Les firmes d’analyse blockchain comme TRM Labs jouent un rôle crucial en identifiant rapidement les flux suspects et en aidant les autorités à geler des fonds lorsqu’il est encore possible. Leur travail contribue à augmenter le coût et le risque pour les attaquants.
Au niveau plus large, une coopération internationale renforcée entre régulateurs, exchanges et projets DeFi pourrait permettre de mieux cartographier et contrer les pipelines de blanchiment utilisés par ces groupes étatiques.
La sécurité n’est pas un coût, mais un investissement indispensable pour la maturité et la pérennité de l’écosystème crypto.
Observateurs du secteur
Vers une nouvelle ère de résilience pour la DeFi ?
Les événements de 2026 marquent peut-être un tournant. Après des années d’innovation effrénée parfois au détriment de la sécurité, l’industrie semble prendre conscience que les menaces étatiques ne disparaîtront pas d’elles-mêmes.
Des initiatives comme le renforcement des standards de sécurité pour les bridges, le développement de solutions d’interopérabilité plus robustes, ou encore l’intégration de mécanismes d’assurance décentralisée pourraient progressivement réduire la surface d’attaque.
Cependant, la route est encore longue.
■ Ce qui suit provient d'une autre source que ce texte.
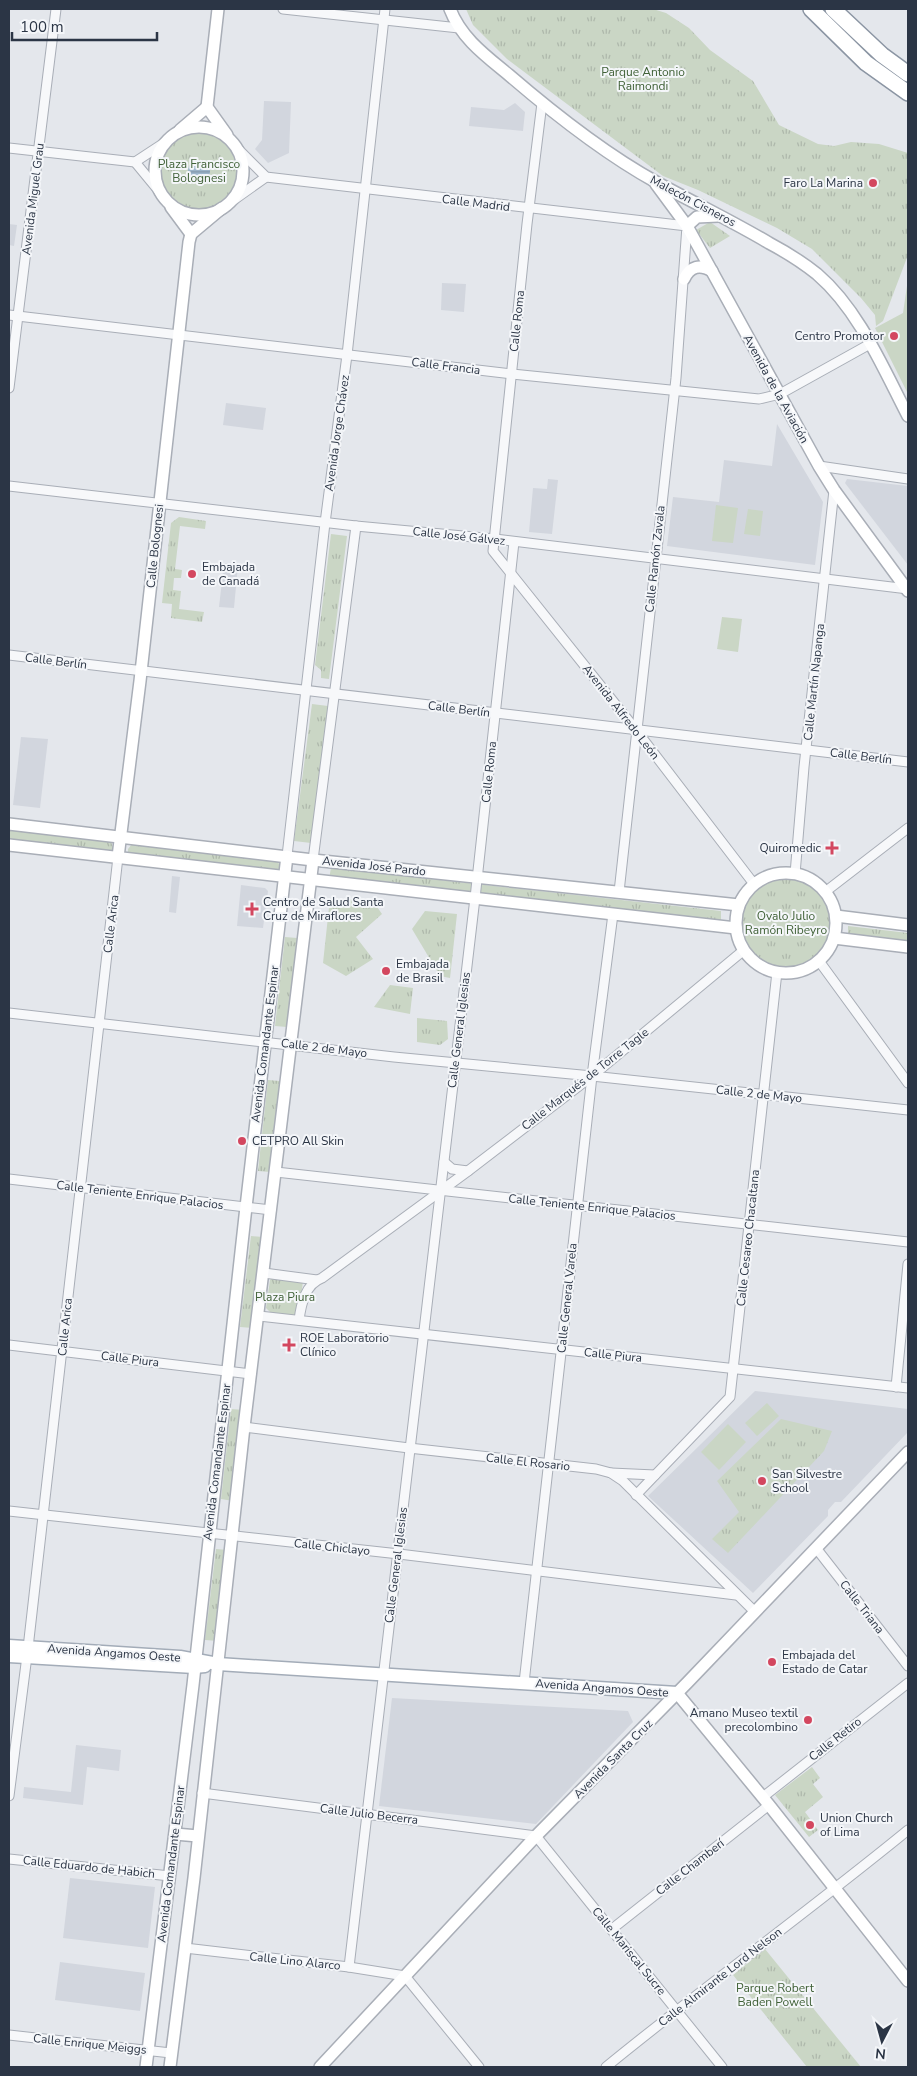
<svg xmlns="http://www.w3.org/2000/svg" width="917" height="2076" font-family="'Nunito Sans',sans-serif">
  <defs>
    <pattern id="grass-tufts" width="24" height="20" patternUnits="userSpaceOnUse" patternTransform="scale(1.25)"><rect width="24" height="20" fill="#cad6c5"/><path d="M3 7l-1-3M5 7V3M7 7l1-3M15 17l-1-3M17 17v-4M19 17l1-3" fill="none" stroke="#aeb8ab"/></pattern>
    <pattern id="water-rules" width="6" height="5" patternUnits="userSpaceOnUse" patternTransform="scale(1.25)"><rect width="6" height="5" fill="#9eb6cd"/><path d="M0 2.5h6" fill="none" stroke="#8195a8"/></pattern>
  </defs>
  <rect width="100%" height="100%" fill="#e4e7ec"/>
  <g fill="#d2d6de">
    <polygon points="264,101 291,102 289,153 268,163 255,149 262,140"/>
    <polygon points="515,103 525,112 523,131 469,126 471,107 504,110"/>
    <polygon points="9,224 17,225 14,246 9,245"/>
    <polygon points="442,283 466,284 464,312 441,310"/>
    <polygon points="226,403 266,408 263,430 223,425"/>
    <polygon points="777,424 823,502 815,565 667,546 673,497 719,502 724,460 772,466"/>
    <polygon points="548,479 558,480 552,534 529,532 533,488 547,489"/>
    <polygon points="847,479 908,486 908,565 845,483"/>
    <polygon points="224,563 238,565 234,608 219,607"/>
    <polygon points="21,737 48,739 40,808 13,805"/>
    <polygon points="172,876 180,877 176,913 169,912"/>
    <polygon points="241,885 265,888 268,891 263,928 237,926"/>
    <polygon points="755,1391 908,1409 908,1432 841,1502 835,1502 828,1510 828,1516 753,1593 648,1496"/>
    <polygon points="392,1698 628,1711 633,1722 536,1824 379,1806"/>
    <polygon points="76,1745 121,1750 119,1771 87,1767 83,1805 23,1798 24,1787 71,1792"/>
    <polygon points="70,1878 155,1887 148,1948 63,1938"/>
    <polygon points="60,1962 145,1973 140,2011 55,2000"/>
  </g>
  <g fill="url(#grass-tufts)">
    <polygon points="466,9 653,9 666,13 689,28 710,50 753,81 779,125 818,144 834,146 851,142 879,144 908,153 908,255 883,321 876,326 875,315 861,298 812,249 777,228 698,190 663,176 507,59 473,25"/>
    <circle cx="199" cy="171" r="39"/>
    <polygon points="710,222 730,236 710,248 696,230"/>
    <polygon points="179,517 206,521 205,529 180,526 175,569 182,570 181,578 174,578 173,590 181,591 179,609 204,612 202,622 171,618 172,604 162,603 171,523"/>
    <polygon points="331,534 347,536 329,679 321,678 321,670 315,665"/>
    <polygon points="312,704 328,706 311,843 294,841"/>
    <polygon points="9,830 111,842 114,849 113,853 9,843"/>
    <polygon points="132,844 277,860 280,866 279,871 128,853 128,849"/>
    <polygon points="331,868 721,911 721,921 329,879"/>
    <circle cx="786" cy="923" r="46"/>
    <polygon points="330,898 373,901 382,914 356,937 373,959 346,976 323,963"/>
    <polygon points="425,911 457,914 450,978 440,976 412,929"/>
    <polygon points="848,926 908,933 908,947 848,941"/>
    <polygon points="285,937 297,938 287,1027 275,1026"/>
    <polygon points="390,985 413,988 410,1014 374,1007"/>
    <polygon points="417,1018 447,1021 448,1039 440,1045 417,1042"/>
    <polygon points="268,1080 280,1081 270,1172 258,1171"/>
    <polygon points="251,1236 263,1237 253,1328 240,1327"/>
    <polygon points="274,1277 303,1280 299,1317 272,1314 266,1308 270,1280"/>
    <polygon points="231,1409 244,1410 233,1501 221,1499"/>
    <polygon points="781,1419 832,1431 824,1451 728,1553 712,1539 739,1512 717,1481"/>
    <polygon points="216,1549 228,1550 218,1641 205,1640"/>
    <polygon points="812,1767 820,1778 813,1784 823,1797 805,1812 818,1830 809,1837 775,1795"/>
    <polygon points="765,1949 861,2067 807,2067 733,1975"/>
  </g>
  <g fill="#cad6c5">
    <polygon points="908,279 908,394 875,328 903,313"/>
    <polygon points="716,505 738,508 733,543 712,541"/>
    <polygon points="748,509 763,511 760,536 744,534"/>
    <polygon points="722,617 742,619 738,652 717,649"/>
    <polygon points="767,1403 779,1416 757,1436 745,1423"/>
    <polygon points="728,1424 746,1442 719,1470 701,1452"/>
  </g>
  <circle fill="url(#water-rules)" cx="199" cy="171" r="11"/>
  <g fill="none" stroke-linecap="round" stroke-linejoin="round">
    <g stroke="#a9aeb7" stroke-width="11">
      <g id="street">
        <polyline points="283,9 459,28"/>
        <polyline points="542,103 527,224 493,551 636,730 754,884"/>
        <polyline points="235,146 266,177 687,226 676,378 619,892"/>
        <polyline points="9,148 135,162 167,141"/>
        <polyline points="135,162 163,196"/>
        <polyline points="228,204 266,177"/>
        <polyline points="9,315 512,374 759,399 780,394 870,344"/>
        <polyline points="9,388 56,9"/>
        <polyline points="819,466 908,479"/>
        <polyline points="9,486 356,526 495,539 908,589"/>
        <polyline points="9,655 908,762"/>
        <polyline points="287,856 325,523 347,355 385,9"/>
        <polyline points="313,860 356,526"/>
        <polyline points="795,874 804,767 834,490"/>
        <polyline points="825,892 908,828"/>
        <polyline points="819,961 908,1083"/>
        <polyline points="9,1013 394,1057 592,1076 908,1110"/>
        <polyline points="444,1162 452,1169 468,1171"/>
        <polyline points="276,1172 908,1242"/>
        <polyline points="9,1179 271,1210"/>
        <polyline points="264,1273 317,1280"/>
        <polyline points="259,1316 908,1388"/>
        <path d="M299,1320c2,-15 6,-36 23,-42l146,-107 124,-95 152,-126"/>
        <polyline points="9,1345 251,1374"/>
        <polyline points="896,1387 908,1264"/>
        <polyline points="244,1427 409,1448 596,1469 611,1473 623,1481 755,1612"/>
        <polyline points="611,1473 655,1475"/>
        <polyline points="636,1495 730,1397 777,972"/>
        <polyline points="9,1511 399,1554 736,1595"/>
        <polyline points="816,1548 908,1666"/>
        <polyline points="524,1683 592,1076 613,914"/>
        <polyline points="202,1793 536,1836 722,2067"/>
        <polyline points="9,1796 28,1648 118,857"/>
        <polyline points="763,1797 908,1683"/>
        <polyline points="9,1859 170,1876"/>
        <polyline points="612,1929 769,1805"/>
        <polyline points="185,1948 349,1967 405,1976 479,2067"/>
        <polyline points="349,1967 475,898 514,542"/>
        <polyline points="9,2035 171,2053"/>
        <path d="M606,2067c99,-81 203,-156 302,-237"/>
      </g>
    </g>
    <g stroke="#a9aeb7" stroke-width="14">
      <g id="secondary">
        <polyline points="218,9 207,107 227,135"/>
        <path d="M450,9c11,29 36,47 59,66 43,37 98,80 147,107 38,21 76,39 113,61 17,9 33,19 48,31 42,36 66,94 91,142"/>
        <circle cx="199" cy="171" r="44"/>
        <polyline points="180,130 207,107"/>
        <polyline points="656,184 687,226 819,466 834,490 908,591"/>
        <polyline points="171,207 191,234"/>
        <polyline points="687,226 697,217 718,216"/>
        <path d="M684,279c6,-13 16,-15 28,-8"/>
        <polyline points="9,824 313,860 739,905"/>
        <polyline points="9,845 736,928"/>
        <polyline points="118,857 140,681 189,242 191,234 222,208"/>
        <circle cx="786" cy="923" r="50"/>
        <polyline points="836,916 908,925"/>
        <polyline points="834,938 908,947"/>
        <polyline points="677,1693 769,1805 908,1981"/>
        <polyline points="175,1834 198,1836"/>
        <polyline points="146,2067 193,1685 246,1207 287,856"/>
        <polyline points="170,2067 194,1878 244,1427 313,860"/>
        <polyline points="320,2067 536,1836 687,1683 908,1452"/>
      </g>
    </g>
    <g stroke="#a3acb8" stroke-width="15">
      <g id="primary">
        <polyline points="9,1646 180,1657 218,1664 677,1693"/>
        <polyline points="9,1656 194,1667 205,1666"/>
      </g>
    </g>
    <g stroke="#8b95a3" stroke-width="18">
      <g id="highway">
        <polyline points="811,9 866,63 908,93"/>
        <polyline points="833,9 882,55 908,74"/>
      </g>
    </g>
    <use href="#street" stroke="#f7f8fa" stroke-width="9"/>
    <use href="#secondary" stroke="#fff" stroke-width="11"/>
    <use href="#primary" stroke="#fff" stroke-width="12"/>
    <use href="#highway" stroke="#fff" stroke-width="15"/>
  </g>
  <g fill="#d3475f" stroke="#f4f6f9" stroke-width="2">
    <circle cx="873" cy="183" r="5"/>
    <circle cx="894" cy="336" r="5"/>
    <circle cx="192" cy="574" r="5"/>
    <path d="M829.5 840.5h5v5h5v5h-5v5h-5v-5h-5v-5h5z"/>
    <path d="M249.5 901.5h5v5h5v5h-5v5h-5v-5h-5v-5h5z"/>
    <circle cx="386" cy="971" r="5"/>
    <circle cx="242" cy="1141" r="5"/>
    <path d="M286.5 1337.5h5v5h5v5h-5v5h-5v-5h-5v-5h5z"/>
    <circle cx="762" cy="1481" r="5"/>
    <circle cx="772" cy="1662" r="5"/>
    <circle cx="808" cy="1720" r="5"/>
    <circle cx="810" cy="1825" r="5"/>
  </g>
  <g text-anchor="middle" stroke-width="4" stroke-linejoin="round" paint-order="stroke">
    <g font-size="12" fill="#406137" stroke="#f4f6f9">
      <text x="643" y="76">Parque Antonio<tspan x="643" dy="14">Raimondi</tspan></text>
      <text x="199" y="168">Plaza Francisco<tspan x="199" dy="14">Bolognesi</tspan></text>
      <text x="786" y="920">Ovalo Julio<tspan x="786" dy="14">Ramón Ribeyro</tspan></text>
      <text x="285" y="1301">Plaza Piura</text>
      <text x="775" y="1992">Parque Robert<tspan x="775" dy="14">Baden Powell</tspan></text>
    </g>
    <g font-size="12" fill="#2b3545" stroke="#f4f6f9" text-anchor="start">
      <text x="863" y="187" text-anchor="end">Faro La Marina</text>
      <text x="884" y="340" text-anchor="end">Centro Promotor</text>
      <text x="202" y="571">Embajada<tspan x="202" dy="14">de Canadá</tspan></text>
      <text x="821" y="852" text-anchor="end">Quiromedic</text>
      <text x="263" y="906">Centro de Salud Santa<tspan x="263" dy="14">Cruz de Miraflores</tspan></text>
      <text x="396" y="968">Embajada<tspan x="396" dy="14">de Brasil</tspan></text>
      <text x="252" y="1145">CETPRO All Skin</text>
      <text x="300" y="1342">ROE Laboratorio<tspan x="300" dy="14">Clínico</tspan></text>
      <text x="772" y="1478">San Silvestre<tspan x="772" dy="14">School</tspan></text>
      <text x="782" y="1659">Embajada del<tspan x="782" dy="14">Estado de Catar</tspan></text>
      <text x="798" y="1717" text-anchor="end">Amano Museo textil<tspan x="798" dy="14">precolombino</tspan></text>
      <text x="820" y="1822">Union Church<tspan x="820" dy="14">of Lima</tspan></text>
    </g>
    <g font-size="12" fill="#2b3545" stroke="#f4f6f9">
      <text transform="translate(33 199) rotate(-83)" y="4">Avenida Miguel Grau</text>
      <text transform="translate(693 201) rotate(28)" y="4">Malecón Cisneros</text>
      <text transform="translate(476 203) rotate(7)" y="4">Calle Madrid</text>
      <text transform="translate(517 321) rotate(-84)" y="4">Calle Roma</text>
      <text transform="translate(446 366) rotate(7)" y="4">Calle Francia</text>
      <text transform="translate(776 389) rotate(61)" y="4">Avenida de la Aviación</text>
      <text transform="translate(337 433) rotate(-82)" y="4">Avenida Jorge Chávez</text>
      <text transform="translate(459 536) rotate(6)" y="4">Calle José Gálvez</text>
      <text transform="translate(155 546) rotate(-84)" y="4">Calle Bolognesi</text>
      <text transform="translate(655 559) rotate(-84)" y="4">Calle Ramón Zavala</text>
      <text transform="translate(56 661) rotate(7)" y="4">Calle Berlín</text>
      <text transform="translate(814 682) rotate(-84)" y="4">Calle Martín Napanga</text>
      <text transform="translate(459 709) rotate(7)" y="4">Calle Berlín</text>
      <text transform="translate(621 712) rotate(52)" y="4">Avenida Alfredo León</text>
      <text transform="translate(861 756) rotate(7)" y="4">Calle Berlín</text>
      <text transform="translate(489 772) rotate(-84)" y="4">Calle Roma</text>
      <text transform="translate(374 866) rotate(6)" y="4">Avenida José Pardo</text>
      <text transform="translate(111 924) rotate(-83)" y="4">Calle Arica</text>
      <text transform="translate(459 1030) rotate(-83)" y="4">Calle General Iglesias</text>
      <text transform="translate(265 1044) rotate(-83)" y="4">Avenida Comandante Espinar</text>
      <text transform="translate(324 1048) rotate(7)" y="4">Calle 2 de Mayo</text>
      <text transform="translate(585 1079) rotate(-38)" y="4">Calle Marqués de Torre Tagle</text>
      <text transform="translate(759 1094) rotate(6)" y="4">Calle 2 de Mayo</text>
      <text transform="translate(140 1195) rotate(7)" y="4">Calle Teniente Enrique Palacios</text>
      <text transform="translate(592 1207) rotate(6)" y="4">Calle Teniente Enrique Palacios</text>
      <text transform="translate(748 1238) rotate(-84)" y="4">Calle Cesareo Chacaltana</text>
      <text transform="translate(567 1298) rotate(-84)" y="4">Calle General Varela</text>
      <text transform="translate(65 1327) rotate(-84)" y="4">Calle Arica</text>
      <text transform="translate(613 1355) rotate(6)" y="4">Calle Piura</text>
      <text transform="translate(130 1359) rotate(7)" y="4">Calle Piura</text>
      <text transform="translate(217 1462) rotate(-83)" y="4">Avenida Comandante Espinar</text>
      <text transform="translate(528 1462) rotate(6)" y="4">Calle El Rosario</text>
      <text transform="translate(332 1547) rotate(6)" y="4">Calle Chiclayo</text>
      <text transform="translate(396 1565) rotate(-83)" y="4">Calle General Iglesias</text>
      <text transform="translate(862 1607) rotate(52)" y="4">Calle Triana</text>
      <text transform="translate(114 1653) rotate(4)" y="4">Avenida Angamos Oeste</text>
      <text transform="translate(602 1688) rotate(4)" y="4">Avenida Angamos Oeste</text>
      <text transform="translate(835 1739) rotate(-38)" y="4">Calle Retiro</text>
      <text transform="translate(613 1759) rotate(-45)" y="4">Avenida Santa Cruz</text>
      <text transform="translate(369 1814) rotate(7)" y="4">Calle Julio Becerra</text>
      <text transform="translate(171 1864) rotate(-83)" y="4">Avenida Comandante Espinar</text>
      <text transform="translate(89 1867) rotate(6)" y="4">Calle Eduardo de Habich</text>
      <text transform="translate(690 1867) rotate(-38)" y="4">Calle Chamberí</text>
      <text transform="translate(629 1951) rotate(51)" y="4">Calle Mariscal Sucre</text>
      <text transform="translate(295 1961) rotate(6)" y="4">Calle Lino Alarco</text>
      <text transform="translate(720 1977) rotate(-38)" y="4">Calle Almirante Lord Nelson</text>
      <text transform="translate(90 2044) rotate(6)" y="4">Calle Enrique Meiggs</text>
    </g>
  </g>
  <rect width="917" height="2076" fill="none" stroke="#2b3545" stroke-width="20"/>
  <g transform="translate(882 2041) rotate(186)" stroke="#f4f6f9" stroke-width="4" paint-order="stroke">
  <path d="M0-4L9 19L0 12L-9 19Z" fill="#2b3545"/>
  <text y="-8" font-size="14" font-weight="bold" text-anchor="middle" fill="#2b3545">N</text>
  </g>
  <path d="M12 32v8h145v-8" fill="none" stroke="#2b3545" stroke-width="2.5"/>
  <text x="20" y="32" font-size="15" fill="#2b3545" stroke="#f4f6f9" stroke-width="4" paint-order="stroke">100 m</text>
</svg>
Tant que les incitations financières restent aussi élevées et que les sanctions internationales poussent certains États à chercher des revenus alternatifs via le numérique, les hackers continueront d’innover.
Pour les passionnés de cryptomonnaies, cette réalité impose une vigilance constante. Chaque protocole, chaque bridge, chaque nouvelle fonctionnalité doit être évalué non seulement sur son potentiel de rendement, mais aussi sur sa robustesse face à des adversaires déterminés et bien financés.
Le rapport de TRM Labs sert d’avertissement clair : les vols crypto ne sont plus seulement l’affaire de hackers isolés cherchant le profit rapide. Ils font désormais partie d’une stratégie géopolitique plus large, où la DeFi devient malgré elle un terrain de confrontation indirecte.
Dans ce contexte, la résilience de l’écosystème dépendra de sa capacité à allier innovation technologique et rigueur sécuritaire. Les projets qui sauront intégrer ces deux dimensions dès leur conception seront probablement ceux qui inspireront le plus confiance à long terme.
Les mois à venir seront décisifs. Avec un marché qui reste hautement volatil et sensible aux nouvelles macroéconomiques, chaque nouvel incident majeur pourrait amplifier les mouvements de marché et influencer la perception réglementaire globale des actifs numériques.
En attendant, les utilisateurs et les builders du secteur ont tout intérêt à rester informés, à exiger plus de transparence et à prioriser la sécurité dans leurs choix quotidiens comme dans leurs développements stratégiques.
L’histoire des hacks nord-coréens en 2026 n’est pas terminée. Elle continue de s’écrire au fil des investigations on-chain et des réponses de l’industrie. Une chose est certaine : ignorer cette menace serait une erreur stratégique majeure pour quiconque évolue dans l’univers des cryptomonnaies.
La DeFi a promis un système financier plus ouvert, plus inclusif et plus résistant à la censure. Pour tenir cette promesse face à des acteurs étatiques déterminés, elle doit maintenant démontrer sa capacité à se défendre avec la même ingéniosité qu’elle déploie pour innover.